Cette initiative s'inscrit dans un débat budgétaire crucial et vise à accompagner le gouvernement dans ses arbitrages. Le Medef envisage des mesures variées allant d'une hausse de la TVA à la réévaluation de la fiscalité des retraités, en passant par une réduction significative des dépenses publiques. Selon l'organisation, ces changements pourraient permettre d'économiser jusqu'à 100 milliards d'euros d'ici 2030.
Le document, évoqué par Les Échos, est également une «contribution» au débat public, dans laquelle le Medef affirme que la réduction des dépenses publiques est préférée à l'augmentation de la fiscalité, jugée moins récessive. Les mesures proposées, issues de rapports de la Cour des comptes et de l'Inspection générale des finances, pourraient générer 44 milliards d'euros d'économies dès 2027.

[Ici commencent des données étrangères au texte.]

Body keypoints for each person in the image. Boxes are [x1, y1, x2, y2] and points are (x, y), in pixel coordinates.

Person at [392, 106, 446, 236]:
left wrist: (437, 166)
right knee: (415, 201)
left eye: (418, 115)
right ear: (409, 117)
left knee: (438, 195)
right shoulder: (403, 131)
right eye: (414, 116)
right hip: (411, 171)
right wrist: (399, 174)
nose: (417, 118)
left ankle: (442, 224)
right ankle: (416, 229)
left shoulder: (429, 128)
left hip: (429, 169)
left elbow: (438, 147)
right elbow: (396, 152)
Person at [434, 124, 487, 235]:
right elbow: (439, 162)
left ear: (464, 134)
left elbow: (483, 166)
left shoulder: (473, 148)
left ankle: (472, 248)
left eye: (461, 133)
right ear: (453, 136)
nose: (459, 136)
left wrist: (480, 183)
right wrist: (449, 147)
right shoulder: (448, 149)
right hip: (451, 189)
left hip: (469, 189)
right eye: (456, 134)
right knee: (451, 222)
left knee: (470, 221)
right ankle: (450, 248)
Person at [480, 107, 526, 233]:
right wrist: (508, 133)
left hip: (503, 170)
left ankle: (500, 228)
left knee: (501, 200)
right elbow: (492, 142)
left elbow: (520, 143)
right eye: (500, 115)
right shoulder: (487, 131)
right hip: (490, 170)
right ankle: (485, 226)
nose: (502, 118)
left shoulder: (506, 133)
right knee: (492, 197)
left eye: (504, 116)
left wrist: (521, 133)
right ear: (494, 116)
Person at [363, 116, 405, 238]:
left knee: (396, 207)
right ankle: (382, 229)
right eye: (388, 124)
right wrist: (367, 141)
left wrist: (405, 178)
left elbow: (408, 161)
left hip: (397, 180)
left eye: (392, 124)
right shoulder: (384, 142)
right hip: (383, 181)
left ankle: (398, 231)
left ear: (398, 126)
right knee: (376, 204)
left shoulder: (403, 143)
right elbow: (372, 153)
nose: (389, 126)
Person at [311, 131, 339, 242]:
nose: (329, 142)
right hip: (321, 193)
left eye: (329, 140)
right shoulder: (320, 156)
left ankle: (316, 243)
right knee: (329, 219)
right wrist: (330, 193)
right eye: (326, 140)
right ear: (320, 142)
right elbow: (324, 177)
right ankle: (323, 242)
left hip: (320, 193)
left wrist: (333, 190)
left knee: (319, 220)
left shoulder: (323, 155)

Une part importante de l'effort financier reposerait sur les fonctionnaires, notamment à travers une baisse des effectifs et un gel des revalorisations salariales. Les retraités seraient eux aussi concernés, avec un relèvement de l'âge de départ à 65 ans et une indexation limitée de leurs pensions jusqu'en 2030. Le Medef prône également un allègement des cotisations sociales, compensé par une augmentation de 2,3 points du taux de TVA, ainsi que la diminution des subventions de l'État aux associations et des remboursements de santé.
Du côté des entreprises, des mesures favorables, telles que la suppression de la surtaxe sur les bénéfices des grandes sociétés et une baisse des impôts de production, sont également envisagées.